Sur l'échelle de Richter des mondanités culturelles parisiennes, disons que l'avant-première de L'âge des ténèbres, hier soir au cinéma Gaumont des Champs-Élysées, se situait à un niveau fort brillant.

Ça ne garantit rien pour la carrière du film, mais c'est en tout cas un signe de la très grande réputation de Denys Arcand en France. Et de l'influence de Studio Canal, qui a fait le pari de distribuer le film dans plus de 300 salles, mercredi en huit. Une combinaison impressionnante, qu'on réserve au rayon des films d'auteur, à des valeurs sûres comme Agnès Jaoui ou Claude Chabrol.

Vedettes

Fin de la projection, vers 22 h 30. Applaudissements, sinon délirants, du moins très chaleureux. On aperçoit le compositeur Michel Legrand. Des vedettes de la télé. Bernard Pivot, qui a accepté pour Arcand de jouer brièvement son propre rôle, s'est déplacé pour la circonstance: «Je suis un grand fan d'Arcand, dit-il. J'ai même Le déclin et Les invasions dans ma vidéothèque. J'ai beaucoup aimé celui-ci. C'est vrai qu'il est plus que noir, c'est terrible! Pas désespéré: encore pire! Mais c'est très réussi.»

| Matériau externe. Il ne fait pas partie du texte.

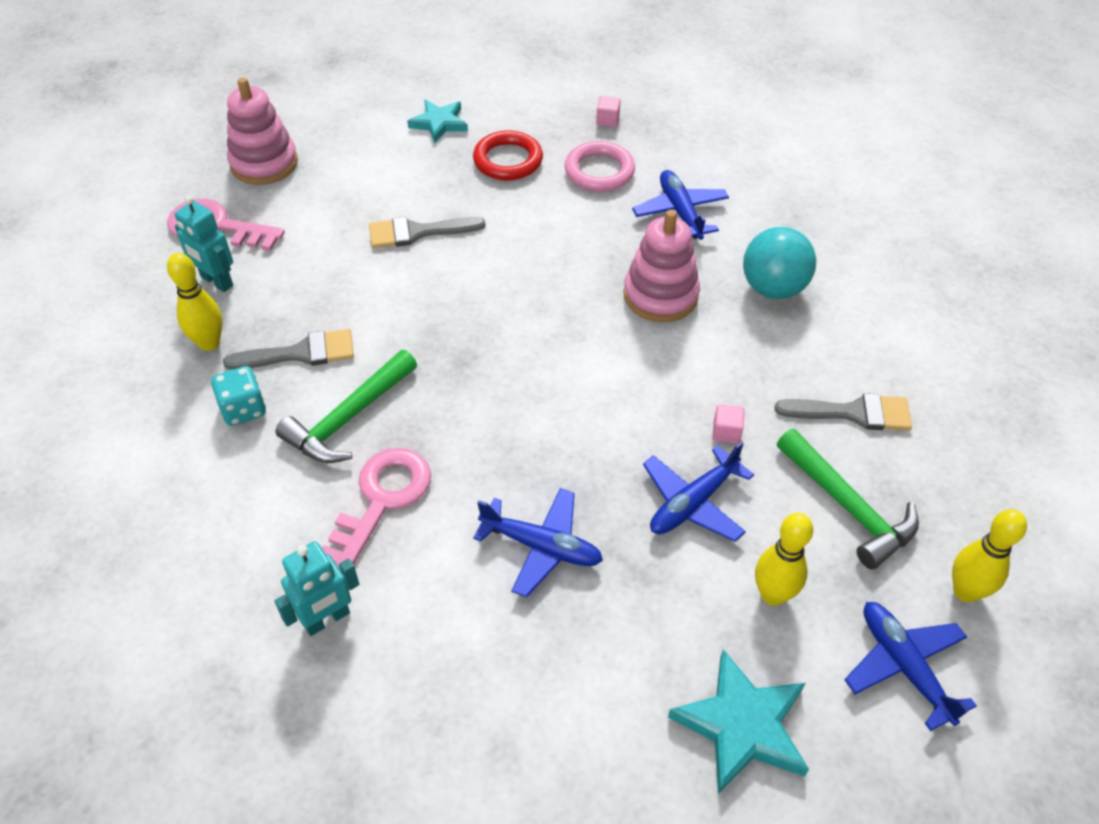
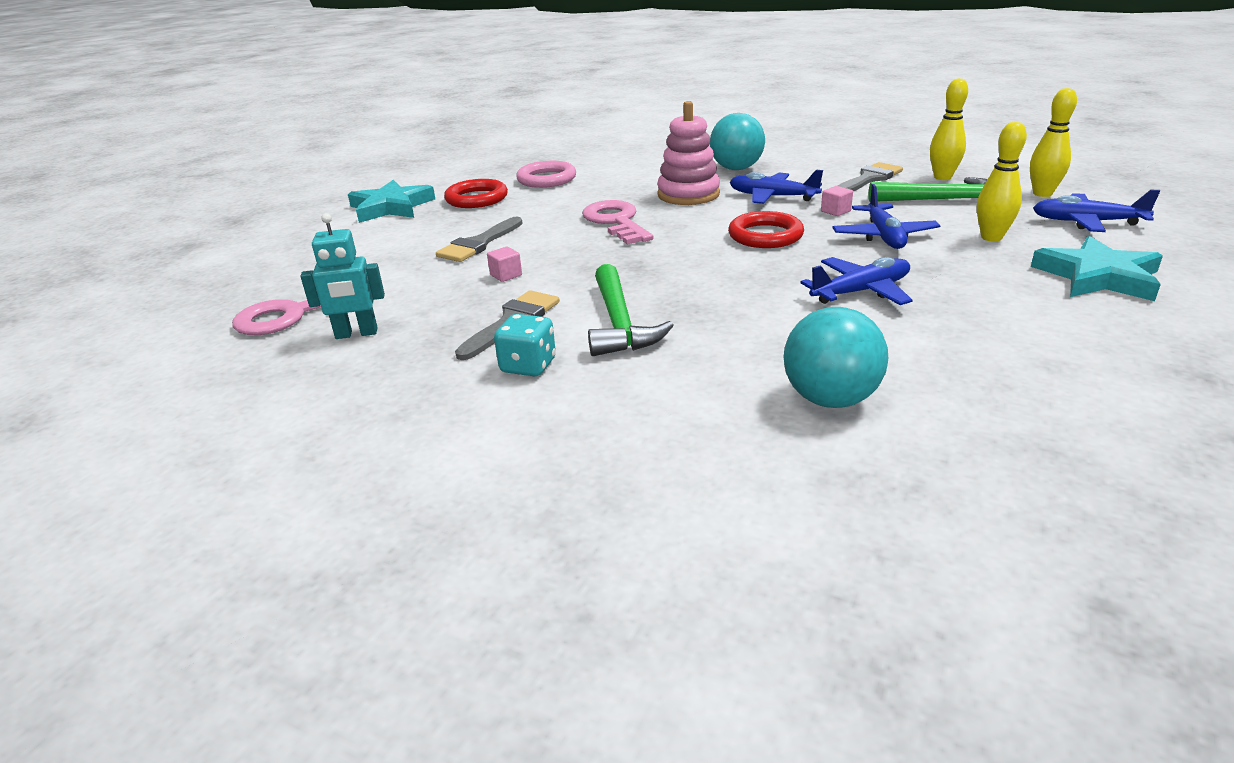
camera: 45 degrees left, 20 degrees down
yellow bowling pin [167,253,222,351] -> yellow bowling pin moved to [930,78,968,180]
pink stacking toy [227,77,298,185] -> none
turquoise robot [275,541,359,636] -> turquoise ball [784,307,888,408]
pink key [322,448,431,569] -> pink key moved to [582,200,654,245]
turquoise star [407,100,468,143] -> turquoise star [348,180,435,223], size x1.51
pink cube [596,96,621,127] -> pink cube moved to [487,247,522,282]
blue plane [632,170,729,240] -> blue plane moved to [730,170,823,204]
none -> red ring [728,211,804,248]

Je bute sur Antoine de Caunes, acteur, réalisateur, et père d'Emma de Caunes: «J'ai adoré les deux films précédents. Quant à celui-ci, je le trouve formidable. Mais de toute façon, comment pourrais-je être objectif?» dit-il en serrant sa chère fille contre lui.

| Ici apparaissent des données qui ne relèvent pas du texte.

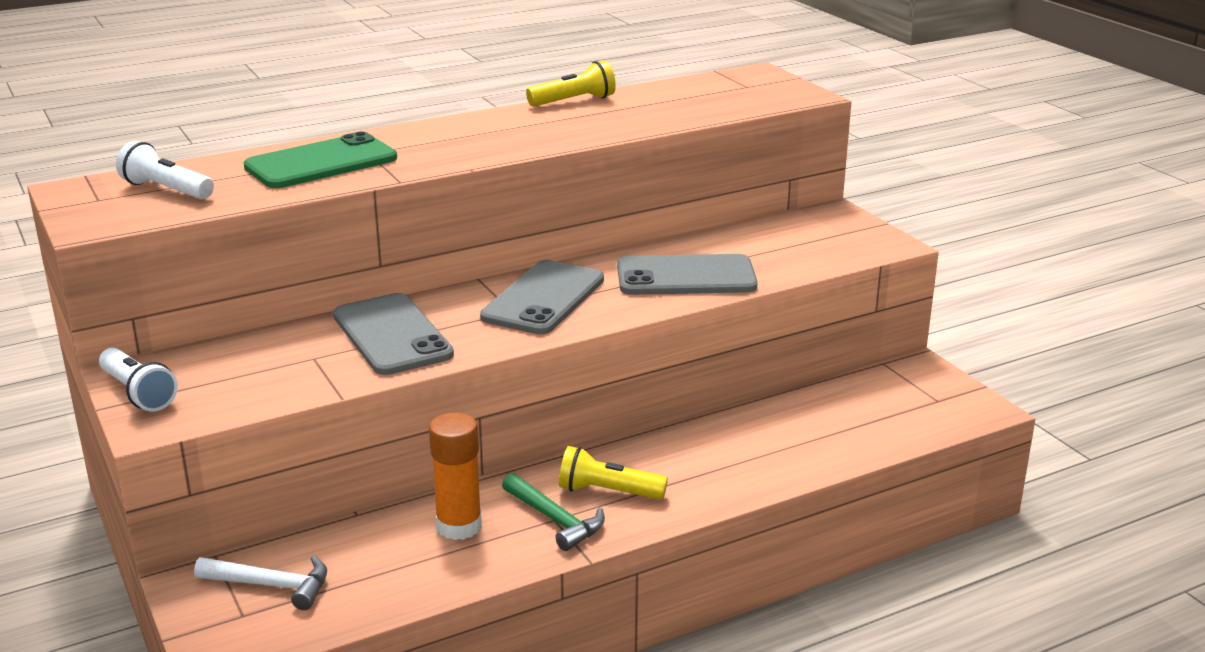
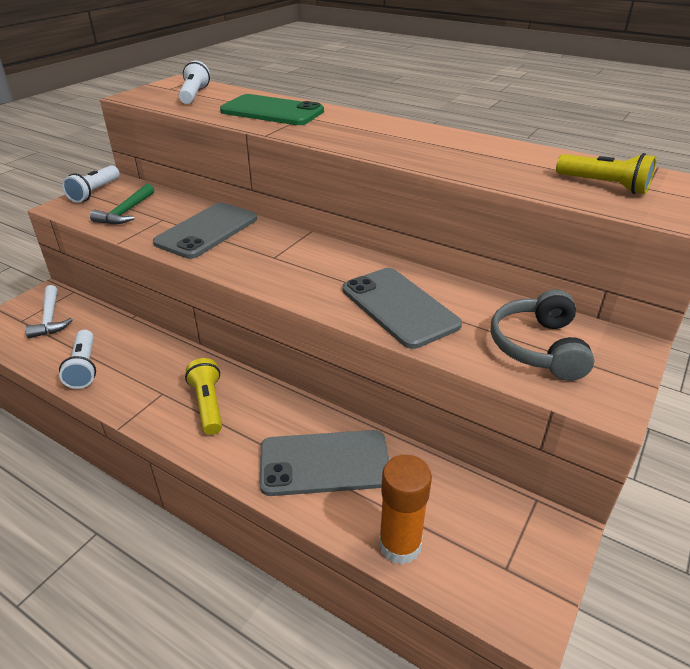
camera: 60 degrees right, 10 degrees up
orange glue stick [429,412,482,540] -> orange glue stick moved to [379,455,432,565]
grey phone [480,260,604,334] -> grey phone moved to [260,430,389,496]
green hammer [502,473,605,551] -> green hammer moved to [90,184,154,225]
yellow flashlight [526,61,616,106] -> yellow flashlight moved to [556,153,656,194]
none -> white flashlight [59,330,96,389]
none -> grey headphones [491,289,594,381]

Lambert Wilson, lui, n'a pas vraiment d'intérêt dans l'entreprise, mais il est venu tout de même, en hommage à Denys Arcand: «D'une certaine manière, c'est le film que je préfère. Il y a une réflexion saisissante sur notre époque. Bon, c'est vrai que les spectateurs n'auront pas le même sentiment d'empathie pour le héros, comme dans Les invasions. Cela dit, ce comédien est remarquable.»

Il y aura bien ici et là quelques réserves chuchotées entre deux coupes de champagne. Mais ce n'est pas le soir d'une avant-première qu'on va se lancer dans les critiques de fond ni dans les pronostics.

Les nombreux professionnels présents - producteurs ou distributeurs - lèvent les yeux au ciel si vous leur demandez leurs prévisions. Arcand lui-même se déclare philosophe: «On ne peut absolument jamais savoir comment ça va marcher. À Hollywood, il y a les champions mondiaux de la prévision et du marketing: ils se trompent neuf fois sur dix...»

Lui qui n'apprécie pas follement ce genre d'exercice, s'apprêtait à se livrer à deux jours de promotion bien tassés, d'une radio à un studio de télé, en passant par quelques interviews et séances photo pour les journaux. Marc Labrèche, de son côté, se livre au même exercice pendant deux jours également.

En attendant le verdict sans appel du mercredi 26 en fin d'après-midi: on aura à ce moment-là les chiffres de fréquentation de la séance de 14 h à Paris. La carrière de L'âge des ténèbres sera alors scellée.